The F.O.D. Control Corporation
- Type: Private
- Industry: Aviation Safety
- Founded: San Bernardino, California (1983)
- Headquarters: Dallas, Texas, U.S.
- Area served: [U.S. Department of Defense, Airlines, Airports, Aerospace Manufacturing]
- Key people: Garth Hughes (President)
- Website: http://www.FODControl.com/

= The F.O.D. Control Corporation =

American Aerospace Company

The F.O.D. Control Corporation is a private company that serves the aerospace industry's need for equipment and information to address FOD (Foreign Object Damage/Debris) issues in airport and manufacturing environments.

Based in Dallas, Texas the company helps the aerospace industry implement or improve FOD prevention programs by providing educational and training materials and equipment. This includes the FOD Prevention Program manual, "MAKE IT FOD FREE", the online news and information resource FODNews.com, and the online FOD Prevention Program resource FODProgram.com.

==History==
Founder Gary Chaplin started the business in March 1983 in San Bernardino, California, in response to the US Air Force's need for improved methods to remove debris from their airfield pavements and aircraft operating surfaces.

The first product introduced was a truck-bumper mounted permanent magnetic sweeper (trade name Power Bar) at Norton AFB in California. The product replaced its less efficient predecessor, the gas-powered electromagnetic sweeper, at over 90% of military airfields and many civilian airports.

The firm's military customers requested help in clearing their airfields of more than just ferrous metal material.
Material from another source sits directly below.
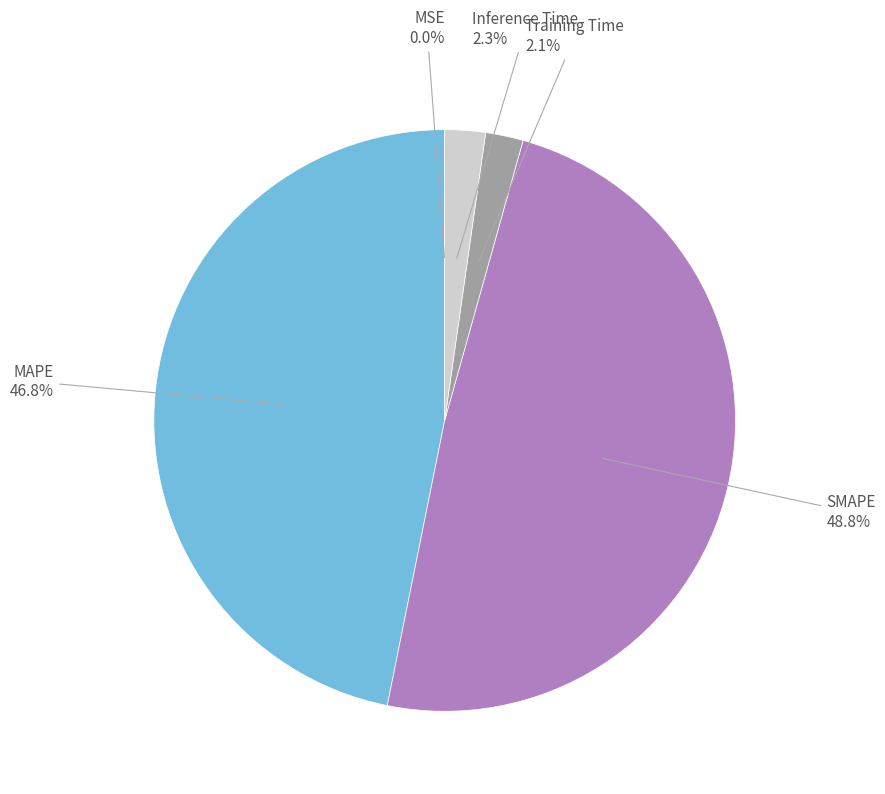

Is there any slice that represents more than half of the pie?

No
Sand, rocks, broken paving materials and non-ferrous work generated hardware presented a problem that conventional truck mounted vacuum sweepers and FOD walks were not thoroughly handling.

Chaplin came across a traction driven lawn and leaf sweeper, and realized that if made larger it would offer a solution for sweeping non-ferrous debris. He invented the Fodbuster RockSweeper in 1987. A towable, traction driven sweeper with brush drive mechanism geared to its wheels, the Fodbuster was brought to market to serve military and civilian airfields.

Soon after the RockSweeper introduction, the company embarked on an expansion of their product offerings to meet the growing requirements of the aviation industry. New lines were added, including walk-behind vacuum sweepers, small parts organizers, debris deposal containers, and promotional and awareness training materials such as posters, decals and downloadable PowerPoint training presentations.

In 2004 Chaplin published "MAKE IT FOD FREE, The Ultimate FOD Prevention Program Manual”.

Following the MAKE IT FOD FREE book” project, FODNews.com was launched as a free online news publication. Specializing in news and information about FOD control methods and FOD related issues, it includes links to news articles, instructional materials, research reports, photos, and videos.

In 2012 the company was purchased by Garth Hughes.

In 2014 Hughes launched FODProgram.com, the first comprehensive online resource for FOD Prevention Program Management.